Every Israeli government since 1967 has expanded the settlements and these settlements are like a cancer for Palestine. I think this is the basic reason the settlers now feel this government is not their government (“Palestinians find new unity against Israel,” Gulf Today, June 15).
Israel’s first Orthodox Jewish prime minister Naftali Bennett has started meetings of his government with a traditional blessing for a new beginning as citizens of Israel are all looking towards him now. Bennett, whose parents immigrated to Israel from the United States, is expected to emphasise the need for close relations with the US. But Bennett, who shares Netanyahu’s hardline ideology, is also expected to echo the outgoing prime minister’s opposition to restoring the international nuclear deal with Iran.

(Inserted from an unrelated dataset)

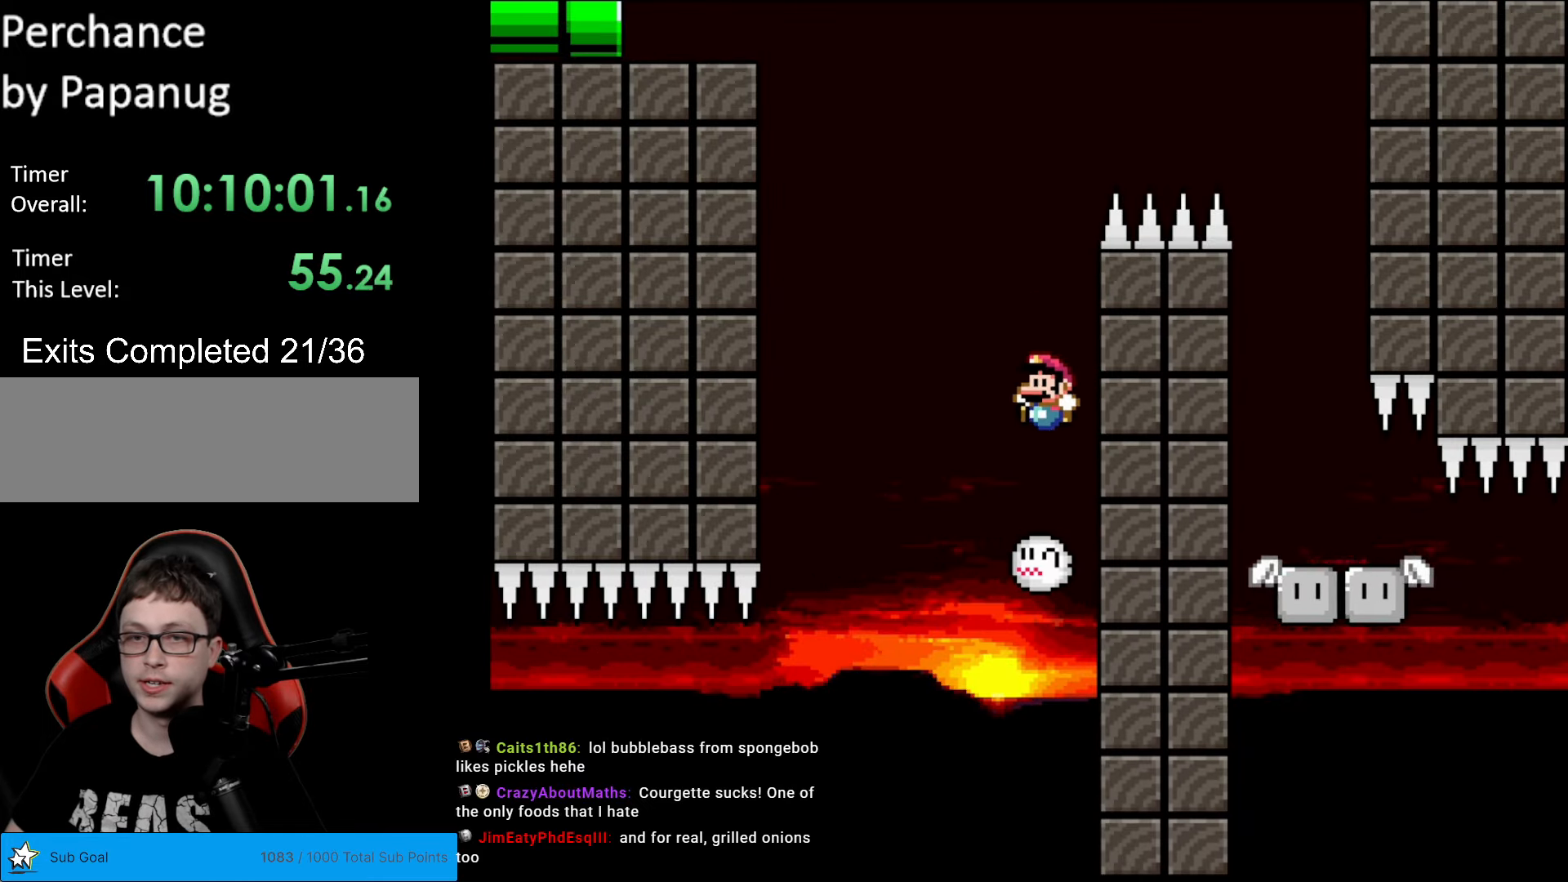
{"buttons": ["B", "Y"], "events": [[35, "DPAD_LEFT", "down"], [123, "DPAD_LEFT", "up"]]}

An expert on settlements with the Israeli rights group “Peace Now,” says the settlers have always used illegal outposts to challenge Israeli authorities, a trend she expects to accelerate under the new government. Palestinians have been subject to geographical and political divisions that have created vast differences between those living under the Palestinian Authority’s aegis in the occupied West Bank, under Hamas’ control in Gaza or under Israeli government rule as citizens of Israel, not to mention the Palestinian diaspora spread across the Middle East and beyond.

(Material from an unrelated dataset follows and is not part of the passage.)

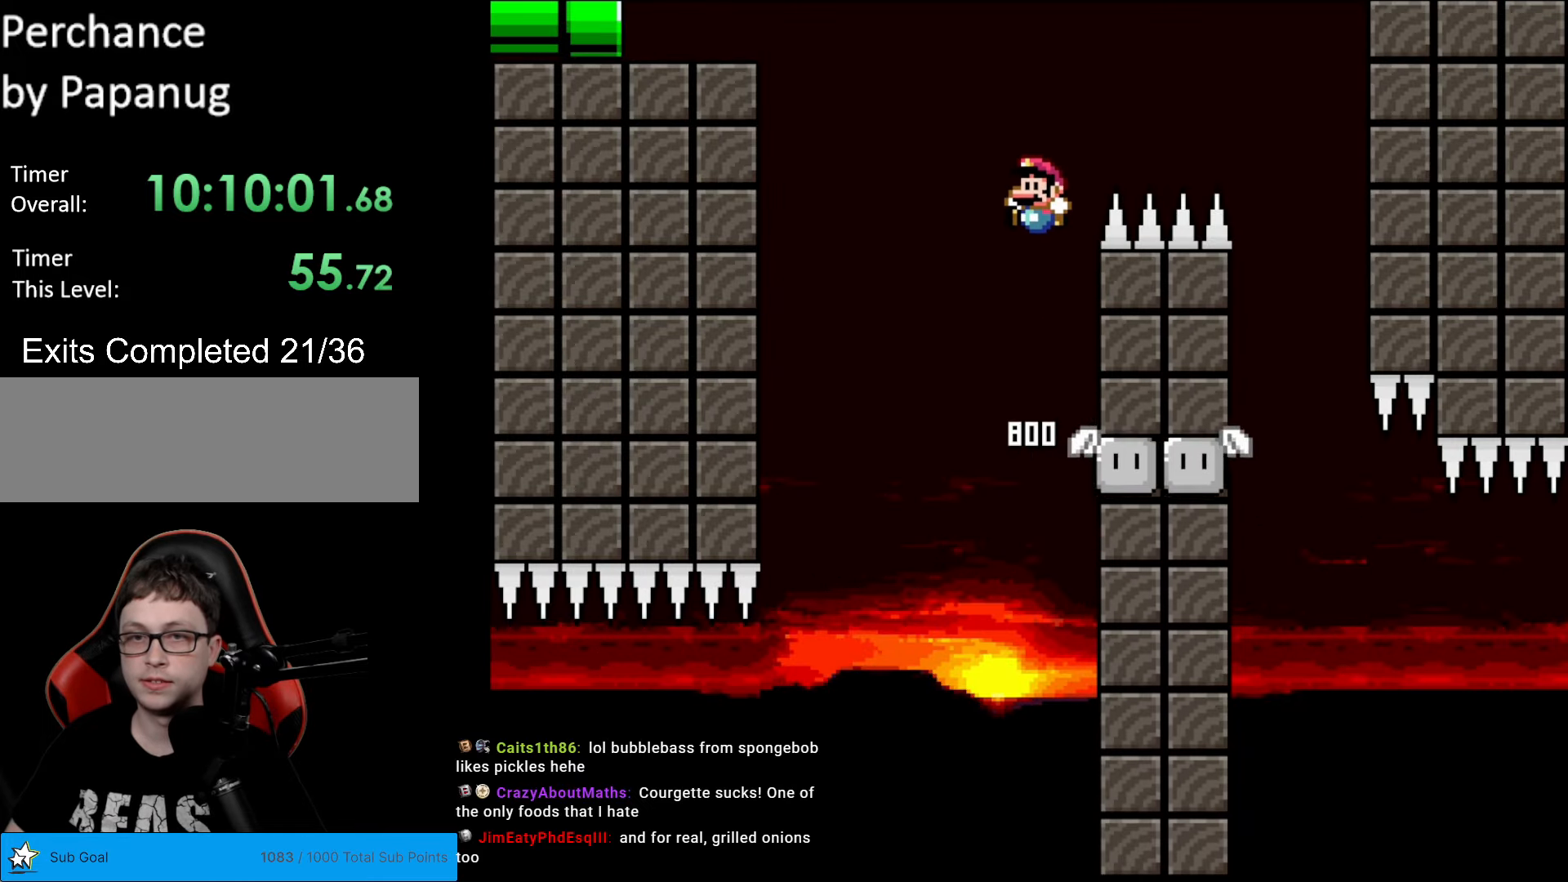
{"buttons": ["B", "Y", "DPAD_RIGHT"], "events": [[279, "DPAD_RIGHT", "down"], [349, "DPAD_RIGHT", "up"], [367, "B", "up"], [454, "B", "down"], [454, "DPAD_RIGHT", "down"]]}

Hamas and Israel fought an 11-day war last month. They have fought a total of four wars since Hamas, which seeks Israel’s destruction, seized control of Gaza in 2007 from the rival Palestinian Authority.
Despite their enmity, the sides have been conducting indirect talks aimed at shoring up a ceasefire. Barhoum said “the behaviour of this government on the ground will determine the way and nature of dealing with it on the ground.”